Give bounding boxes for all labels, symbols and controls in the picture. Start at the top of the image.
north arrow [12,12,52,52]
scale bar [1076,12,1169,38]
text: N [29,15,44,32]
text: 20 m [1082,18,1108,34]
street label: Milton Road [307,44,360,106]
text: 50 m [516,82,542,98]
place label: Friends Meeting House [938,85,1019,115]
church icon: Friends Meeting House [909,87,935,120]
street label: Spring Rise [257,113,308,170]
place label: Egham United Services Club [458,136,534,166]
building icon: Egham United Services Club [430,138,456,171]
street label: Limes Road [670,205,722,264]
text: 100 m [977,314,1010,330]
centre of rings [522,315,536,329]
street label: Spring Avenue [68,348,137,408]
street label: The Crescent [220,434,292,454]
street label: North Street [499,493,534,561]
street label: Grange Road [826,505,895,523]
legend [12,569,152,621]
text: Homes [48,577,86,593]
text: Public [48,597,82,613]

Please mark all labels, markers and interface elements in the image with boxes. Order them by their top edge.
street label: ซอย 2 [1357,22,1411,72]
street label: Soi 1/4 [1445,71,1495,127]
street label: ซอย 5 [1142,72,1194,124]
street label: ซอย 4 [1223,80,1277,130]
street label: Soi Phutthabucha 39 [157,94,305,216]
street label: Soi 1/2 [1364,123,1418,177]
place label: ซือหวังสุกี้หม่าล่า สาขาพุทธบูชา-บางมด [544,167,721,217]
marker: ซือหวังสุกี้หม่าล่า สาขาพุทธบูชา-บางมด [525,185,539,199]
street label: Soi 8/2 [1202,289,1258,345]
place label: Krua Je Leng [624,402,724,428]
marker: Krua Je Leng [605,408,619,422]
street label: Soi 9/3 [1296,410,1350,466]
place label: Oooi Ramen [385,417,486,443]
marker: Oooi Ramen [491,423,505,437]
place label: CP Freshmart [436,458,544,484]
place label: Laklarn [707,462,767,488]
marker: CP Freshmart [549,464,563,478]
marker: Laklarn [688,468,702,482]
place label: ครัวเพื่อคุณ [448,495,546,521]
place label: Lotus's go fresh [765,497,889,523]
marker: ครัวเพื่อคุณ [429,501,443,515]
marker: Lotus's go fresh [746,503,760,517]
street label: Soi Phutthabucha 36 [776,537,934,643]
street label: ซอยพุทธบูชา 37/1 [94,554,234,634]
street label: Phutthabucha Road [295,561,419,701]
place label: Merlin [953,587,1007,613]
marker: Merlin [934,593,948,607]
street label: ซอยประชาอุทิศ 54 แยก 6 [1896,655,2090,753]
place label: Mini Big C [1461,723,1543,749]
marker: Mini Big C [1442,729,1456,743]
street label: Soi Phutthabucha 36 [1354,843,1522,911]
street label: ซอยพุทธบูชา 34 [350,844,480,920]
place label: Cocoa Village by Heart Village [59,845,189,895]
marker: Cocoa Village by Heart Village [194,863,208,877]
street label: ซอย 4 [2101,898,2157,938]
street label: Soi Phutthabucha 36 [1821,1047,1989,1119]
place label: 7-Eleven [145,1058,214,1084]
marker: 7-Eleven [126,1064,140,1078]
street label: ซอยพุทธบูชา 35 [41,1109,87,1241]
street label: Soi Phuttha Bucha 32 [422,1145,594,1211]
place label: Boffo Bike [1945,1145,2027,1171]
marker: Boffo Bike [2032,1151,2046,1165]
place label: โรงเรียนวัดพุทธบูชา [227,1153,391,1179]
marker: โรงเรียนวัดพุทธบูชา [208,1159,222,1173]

········

(WORK INSTRUCTION) Every line of the data must be reproduced exactly.

(ANSWER)
Give bounding boxes for all labels, symbols and controls in the picture. Start at the top of the image.
north arrow [12,12,52,52]
scale bar [1076,12,1169,38]
text: N [29,15,44,32]
text: 20 m [1082,18,1108,34]
street label: Milton Road [307,44,360,106]
text: 50 m [516,82,542,98]
place label: Friends Meeting House [938,85,1019,115]
church icon: Friends Meeting House [909,87,935,120]
street label: Spring Rise [257,113,308,170]
place label: Egham United Services Club [458,136,534,166]
building icon: Egham United Services Club [430,138,456,171]
street label: Limes Road [670,205,722,264]
text: 100 m [977,314,1010,330]
centre of rings [522,315,536,329]
street label: Spring Avenue [68,348,137,408]
street label: The Crescent [220,434,292,454]
street label: North Street [499,493,534,561]
street label: Grange Road [826,505,895,523]
legend [12,569,152,621]
text: Homes [48,577,86,593]
text: Public [48,597,82,613]

Please mark all labels, markers and interface elements in the image with boxes. Order them by their top edge.
street label: ซอย 2 [1357,22,1411,72]
street label: Soi 1/4 [1445,71,1495,127]
street label: ซอย 5 [1142,72,1194,124]
street label: ซอย 4 [1223,80,1277,130]
street label: Soi Phutthabucha 39 [157,94,305,216]
street label: Soi 1/2 [1364,123,1418,177]
place label: ซือหวังสุกี้หม่าล่า สาขาพุทธบูชา-บางมด [544,167,721,217]
marker: ซือหวังสุกี้หม่าล่า สาขาพุทธบูชา-บางมด [525,185,539,199]
street label: Soi 8/2 [1202,289,1258,345]
place label: Krua Je Leng [624,402,724,428]
marker: Krua Je Leng [605,408,619,422]
street label: Soi 9/3 [1296,410,1350,466]
place label: Oooi Ramen [385,417,486,443]
marker: Oooi Ramen [491,423,505,437]
place label: CP Freshmart [436,458,544,484]
place label: Laklarn [707,462,767,488]
marker: CP Freshmart [549,464,563,478]
marker: Laklarn [688,468,702,482]
place label: ครัวเพื่อคุณ [448,495,546,521]
place label: Lotus's go fresh [765,497,889,523]
marker: ครัวเพื่อคุณ [429,501,443,515]
marker: Lotus's go fresh [746,503,760,517]
street label: Soi Phutthabucha 36 [776,537,934,643]
street label: ซอยพุทธบูชา 37/1 [94,554,234,634]
street label: Phutthabucha Road [295,561,419,701]
place label: Merlin [953,587,1007,613]
marker: Merlin [934,593,948,607]
street label: ซอยประชาอุทิศ 54 แยก 6 [1896,655,2090,753]
place label: Mini Big C [1461,723,1543,749]
marker: Mini Big C [1442,729,1456,743]
street label: Soi Phutthabucha 36 [1354,843,1522,911]
street label: ซอยพุทธบูชา 34 [350,844,480,920]
place label: Cocoa Village by Heart Village [59,845,189,895]
marker: Cocoa Village by Heart Village [194,863,208,877]
street label: ซอย 4 [2101,898,2157,938]
street label: Soi Phutthabucha 36 [1821,1047,1989,1119]
place label: 7-Eleven [145,1058,214,1084]
marker: 7-Eleven [126,1064,140,1078]
street label: ซอยพุทธบูชา 35 [41,1109,87,1241]
street label: Soi Phuttha Bucha 32 [422,1145,594,1211]
place label: Boffo Bike [1945,1145,2027,1171]
marker: Boffo Bike [2032,1151,2046,1165]
place label: โรงเรียนวัดพุทธบูชา [227,1153,391,1179]
marker: โรงเรียนวัดพุทธบูชา [208,1159,222,1173]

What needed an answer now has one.